Ayrıca iadesine karar verilen kesin teminat mektubu bedeli ve kabul edilen alacağın toplamı üzerinden alınması gerekli nispi ilam harcı hesaplanarak, peşin alınan, tamamlatılan ve ıslah nedeniyle yatırılan nispi ilam harçları mahsup edilip kalan karar harcının davalı iş sahibinden tahsil edilip hazineye gelir yazılmasının ve peşin alınan harçlar ile tamamlanan harçların tamamının davalıdan alınarak davacıya ödenmesine karar verilmesi gerekirken ilam harcı yönünden de yazılı şekilde karar verilmesi usul ve yasaya aykırı olmuştur.
Kararın belirtilen sebeplerle bozulması uygun bulunmuştur.

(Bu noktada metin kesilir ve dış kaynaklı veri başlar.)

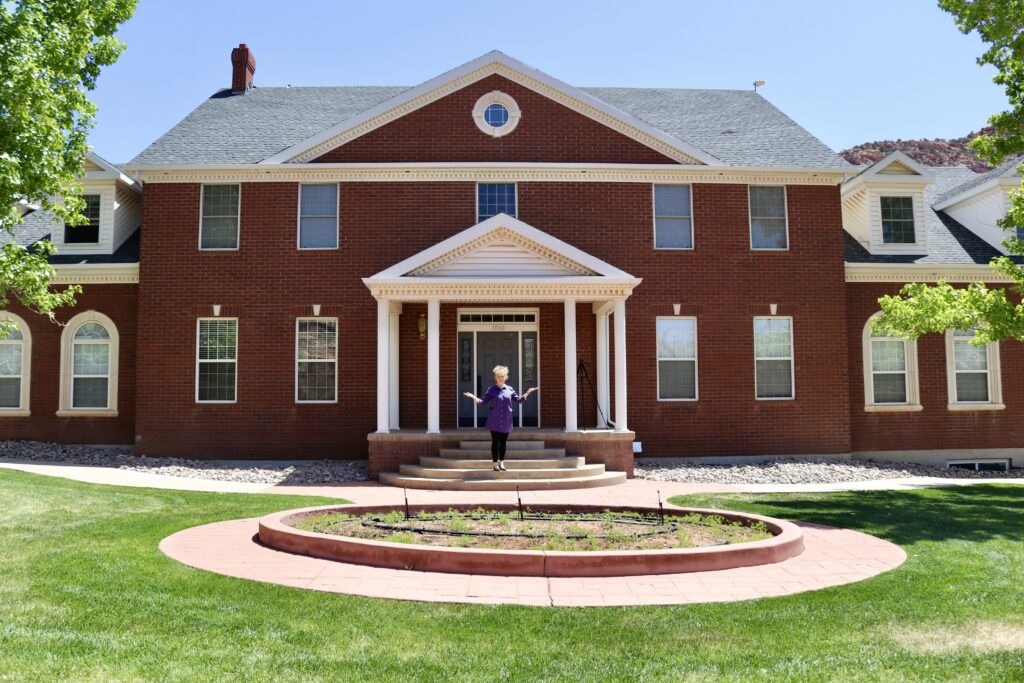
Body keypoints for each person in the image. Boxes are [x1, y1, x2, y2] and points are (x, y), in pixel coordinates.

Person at [462, 365, 539, 471]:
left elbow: (519, 400)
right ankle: (495, 464)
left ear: (505, 377)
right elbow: (483, 402)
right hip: (494, 421)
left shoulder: (510, 389)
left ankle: (501, 463)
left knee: (503, 443)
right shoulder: (491, 389)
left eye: (502, 376)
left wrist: (528, 392)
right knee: (495, 442)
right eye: (498, 376)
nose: (500, 378)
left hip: (506, 421)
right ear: (495, 377)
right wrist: (472, 396)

SONUÇ: Yukarıda 1. bentte açıklanan nedenlerde tarafların diğer temyiz itirazlarının reddine, 2. bent uyarınca kabulüyle hükmün taraflar yararına BOZULMASINA, 5766 sayılı Kanun’un 11. maddesi ile yapılan değişiklik gereğince Harçlar Kanunu 42/2-d maddesi uyarınca alınması gereken bakiye 52,80 TL Yargıtay başvurma harcının temyiz eden davacıdan alınmasına, ödenenden 5766 sayılı Kanun’un 11. maddesi ile yapılan değişiklik gereğince Harçlar Kanunu 42/2-d maddesi uyarınca alınması gereken 218,50 TL Yargıtay başvurma harcının mahsup edilerek, varsa fazla alınan temyiz harcının temyiz eden davalıya iadesine, karara karşı tebliğ tarihinden itibaren 15 gün içinde karar düzeltme isteminde bulunulabileceğine 13.07.2020 gününde oybirliğiyle karar verildi.